I often wondered if his staunch support for Larry and Harry had an effect on them, as well as on some of the humans at the dog park. And it was very heartening that some of their fiercest critics came to accept them all for who they were. I also know that some of the humans learned some very valuable lessons, not only about dogs, but also about themselves. In the end, it was a win-win for all.


1In this report the researchers write, "The chances of a dog developing serious behavior problems is much higher for dogs purchased as puppies from pet stores, as compared to dogs obtained from small, noncommercial breeders."

2In an essay titled "Differences in behavioral characteristics between dogs obtained as puppies from pet stores and those obtained from noncommercial breeders" researchers Dr.
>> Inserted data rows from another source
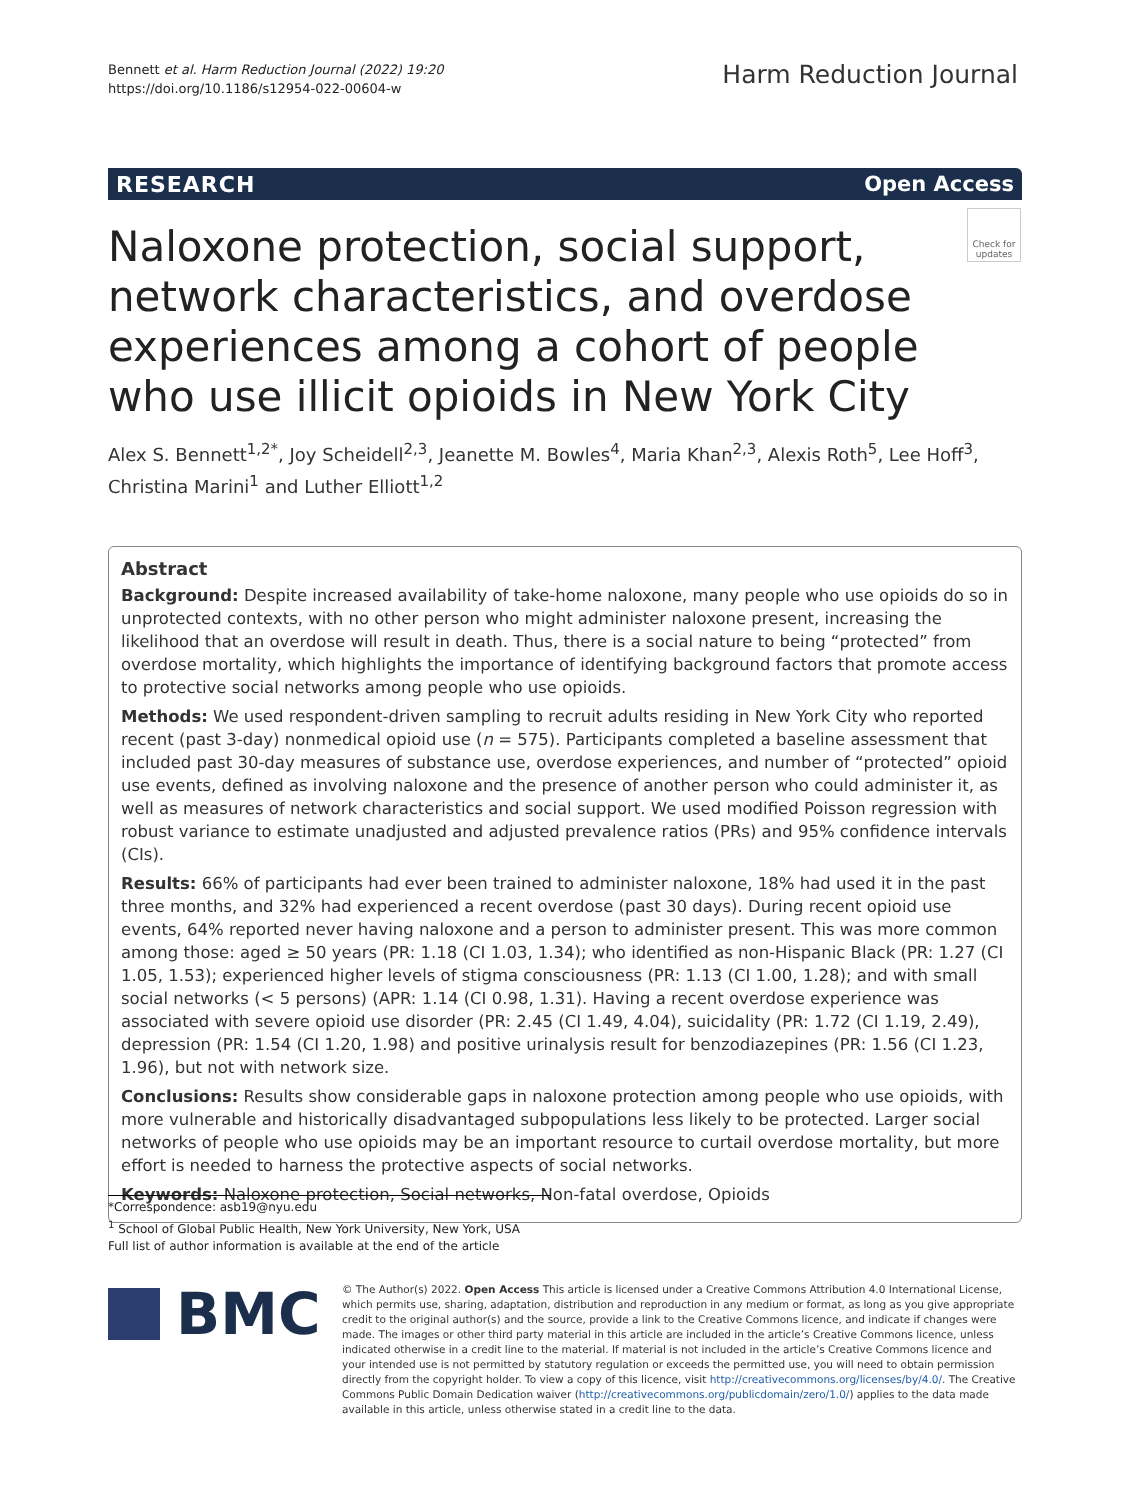Bennett et al. Harm Reduction Journal (2022) 19:20
https://doi.org/10.1186/s12954-022-00604-w
Harm Reduction Journal
RESEARCH Open Access
Check for updates
Naloxone protection, social support, network characteristics, and overdose experiences among a cohort of people who use illicit opioids in New York City
Alex S. Bennett<sup>1,2*</sup>, Joy Scheidell<sup>2,3</sup>, Jeanette M. Bowles<sup>4</sup>, Maria Khan<sup>2,3</sup>, Alexis Roth<sup>5</sup>, Lee Hoff<sup>3</sup>,
Christina Marini<sup>1</sup> and Luther Elliott<sup>1,2</sup>
Abstract
Background: Despite increased availability of take-home naloxone, many people who use opioids do so in unprotected contexts, with no other person who might administer naloxone present, increasing the likelihood that an overdose will result in death. Thus, there is a social nature to being “protected” from overdose mortality, which highlights the importance of identifying background factors that promote access to protective social networks among people who use opioids.
Methods: We used respondent-driven sampling to recruit adults residing in New York City who reported recent (past 3-day) nonmedical opioid use (n = 575). Participants completed a baseline assessment that included past 30-day measures of substance use, overdose experiences, and number of “protected” opioid use events, defined as involving naloxone and the presence of another person who could administer it, as well as measures of network characteristics and social support. We used modified Poisson regression with robust variance to estimate unadjusted and adjusted prevalence ratios (PRs) and 95% confidence intervals (CIs).
Results: 66% of participants had ever been trained to administer naloxone, 18% had used it in the past three months, and 32% had experienced a recent overdose (past 30 days). During recent opioid use events, 64% reported never having naloxone and a person to administer present. This was more common among those: aged ≥ 50 years (PR: 1.18 (CI 1.03, 1.34); who identified as non-Hispanic Black (PR: 1.27 (CI 1.05, 1.53); experienced higher levels of stigma consciousness (PR: 1.13 (CI 1.00, 1.28); and with small social networks (< 5 persons) (APR: 1.14 (CI 0.98, 1.31). Having a recent overdose experience was associated with severe opioid use disorder (PR: 2.45 (CI 1.49, 4.04), suicidality (PR: 1.72 (CI 1.19, 2.49), depression (PR: 1.54 (CI 1.20, 1.98) and positive urinalysis result for benzodiazepines (PR: 1.56 (CI 1.23, 1.96), but not with network size.
Conclusions: Results show considerable gaps in naloxone protection among people who use opioids, with more vulnerable and historically disadvantaged subpopulations less likely to be protected. Larger social networks of people who use opioids may be an important resource to curtail overdose mortality, but more effort is needed to harness the protective aspects of social networks.
Keywords: Naloxone protection, Social networks, Non-fatal overdose, Opioids
*Correspondence: asb19@nyu.edu
<sup>1</sup> School of Global Public Health, New York University, New York, USA
Full list of author information is available at the end of the article
BMC
© The Author(s) 2022. Open Access This article is licensed under a Creative Commons Attribution 4.0 International License, which permits use, sharing, adaptation, distribution and reproduction in any medium or format, as long as you give appropriate credit to the original author(s) and the source, provide a link to the Creative Commons licence, and indicate if changes were made. The images or other third party material in this article are included in the article’s Creative Commons licence, unless indicated otherwise in a credit line to the material. If material is not included in the article’s Creative Commons licence and your intended use is not permitted by statutory regulation or exceeds the permitted use, you will need to obtain permission directly from the copyright holder. To view a copy of this licence, visit http://creativecommons.org/licenses/by/4.0/. The Creative Commons Public Domain Dedication waiver (http://creativecommons.org/publicdomain/zero/1.0/) applies to the data made available in this article, unless otherwise stated in a credit line to the data.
Franklin McMillan and his colleagues write, "...dogs obtained as puppies from pet stores had significantly greater aggression toward human family members, unfamiliar people, and other dogs; greater fear of other dogs and nonsocial stimuli; and greater separation-related problems and house soiling." They also conclude, "Obtaining dogs from pet stores versus noncommercial breeders represented a significant risk factor for the development of a wide range of undesirable behavioral characteristics. Until the causes of the unfavorable differences detected in this group of dogs can be specifically identified and remedied, the authors cannot recommend that puppies be obtained from pet stores."


Bekoff, Marc. Canine Confidential: Why Dogs Do What They Do. Chicago: University of Chicago Press, 2018.

McMillan FD, Serpell JA, Duffy DL, Masaoud E, Dohoo IR. Differences in behavioral characteristics between dogs obtained as puppies from pet stores and those obtained from noncommercial breeders. Journal of the American Veterinary Association, 242, 1359-1363, 2013.